I have a friend who, at the end of ski season, assessing the toll of too many fries and cheeseburgers and not enough training, used to wish for a week on an island with a bag of oranges. I’m feeling her pain. But as much as I need it, I’m not getting that island.
I am, however, going to Mexico in a mere three weeks. As if that hard deadline wasn’t daunting enough, the Title Nine catalog arrived. For me that catalog is usually about 30 percent inspiring and 70 percent depressing. Given my circumstances, however, I’m trying to embrace the inspirational aspect of seeing the hard-bodied microbiologist/organic baker/pro surfer/mother-of-four riding her skateboard to the beach in a cute clingy dress.
This is the long way of saying that it’s salad week here. I had this salad last week at my sister’s house in CA, where Meyer lemons are free for the taking off neighborhood trees. Pure fantasy. It comes from an old issue of Cook’s Country, an off-shoot of the notoriously meticulous Cook’s Illustrated. I included the link but forget about getting any free content from these cats.
Cook’s Country tests the hell out of every recipe, which means two things: a. Every recipe is the most perfect version of what it can be; and b. you have to follow the recipe exactly. This is not a problem for my sister, who gives her recipes the respect they deserve, but it is an issue for a serial slacker like myself. Not surprisingly her version turned out way better than mine, so I’ve added some cautionary notes (in italics) based on my freelancing. My version was still darned good, but hers was better. And if you’re going to be eating salads for three weeks they might as well be as good as they can be.
Speaking of salads, now is a great time to try the kale and brussels sprouts salad if you haven’t already. It’s more of a fall thing, but it’s green and fibrous and delicious, all of which work for spring.
In a leap of faith and a show of hope, I sent back the swim dress/muu-muu and ordered board shorts and a suit. We’ll see how it goes.
Minty Snap Pea Salad
- 1 ½ pounds sugar snap peas, stems snapped and strings removed (Not all of them require snapping and stringing, but do take out the guess work and weigh them at the store)
- salt and pepper
- ¼ cup finely chopped fresh mint
- 1 small shallot minced
- 1 tsp grated zest plus juice from 1 lemon (Meyer, Meyer, Meyer if possible. you know my deal by now)
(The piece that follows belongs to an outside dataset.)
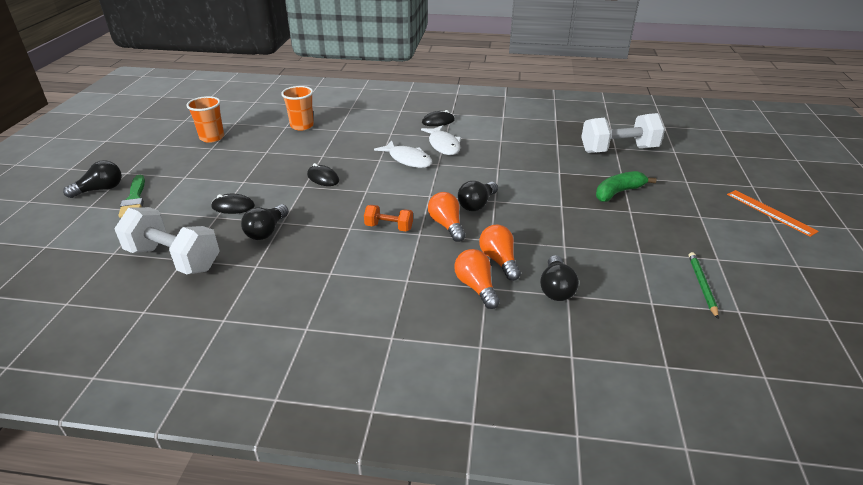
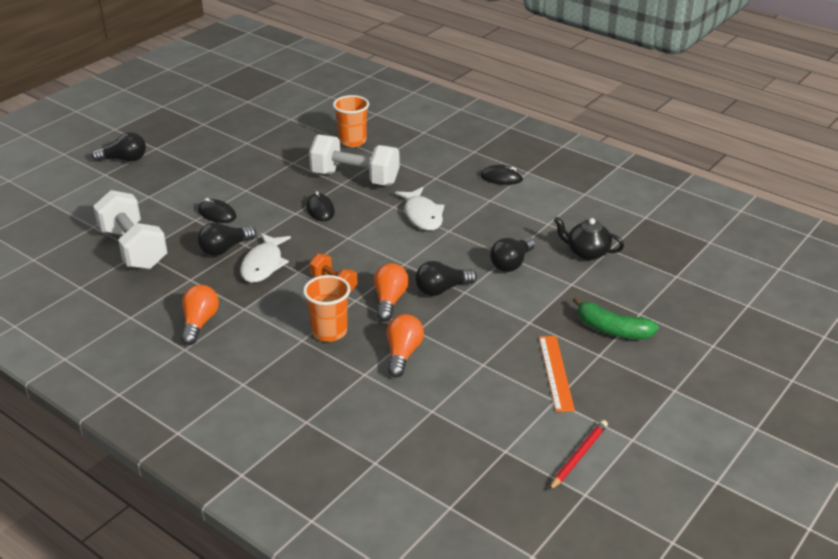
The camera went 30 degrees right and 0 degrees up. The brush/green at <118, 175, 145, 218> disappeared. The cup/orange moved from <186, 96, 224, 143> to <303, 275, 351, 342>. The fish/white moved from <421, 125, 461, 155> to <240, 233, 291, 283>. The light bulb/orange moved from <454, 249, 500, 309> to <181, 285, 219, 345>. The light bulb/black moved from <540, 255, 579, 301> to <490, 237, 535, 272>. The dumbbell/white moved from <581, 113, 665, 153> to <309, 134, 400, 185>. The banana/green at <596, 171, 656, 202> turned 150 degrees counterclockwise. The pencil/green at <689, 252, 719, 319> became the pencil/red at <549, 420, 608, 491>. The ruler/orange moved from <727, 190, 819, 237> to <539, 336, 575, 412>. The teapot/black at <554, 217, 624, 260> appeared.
- 1 tsp Dijon mustard (regular, not the last of the honey dijon)
- 1 tsp honey
- 3 Tbsp extra virgin olive oil
- ¼ cup crumbled goat cheese
Peas: Combine 4 cups water and 4 cups ice in a large bowl; set aside. Bring 4 quarts water to a boil in a large pot over high heat. Add peas and 1 Tbsp salt (regular, not kosher) and cook until crisp tender, about 2 minutes (I overdid mine by about a minute. Not ideal). Drain peas then transfer to ice bath and cool completely (yeah, they mean completely. If they are the tiniest bit warm the goat cheese shmoozes over everything instead of keeping its crumbly integrity.) Remove peas from water, pat dry with kitchen towel (drying is also key to cheese/pea interface) and cut in half crosswise. At this point the peas can be refrigerated in a Ziploc bag for up to two days.
Dress salad: Whisk mint, shallot lemon zest and juice, mustard, honey and oil in a large bowl. Add peas and cheese to bowl and toss to combine. Season with salt and pepper (remember the seasoning step). Serve chilled or at room temperature. The salad can be refrigerated in an airtight container for 1 day.
Make it all ahead and bring it. Or, if you need to prep it ahead, bring peas, dressing and cheese in separate containers and combine before serving.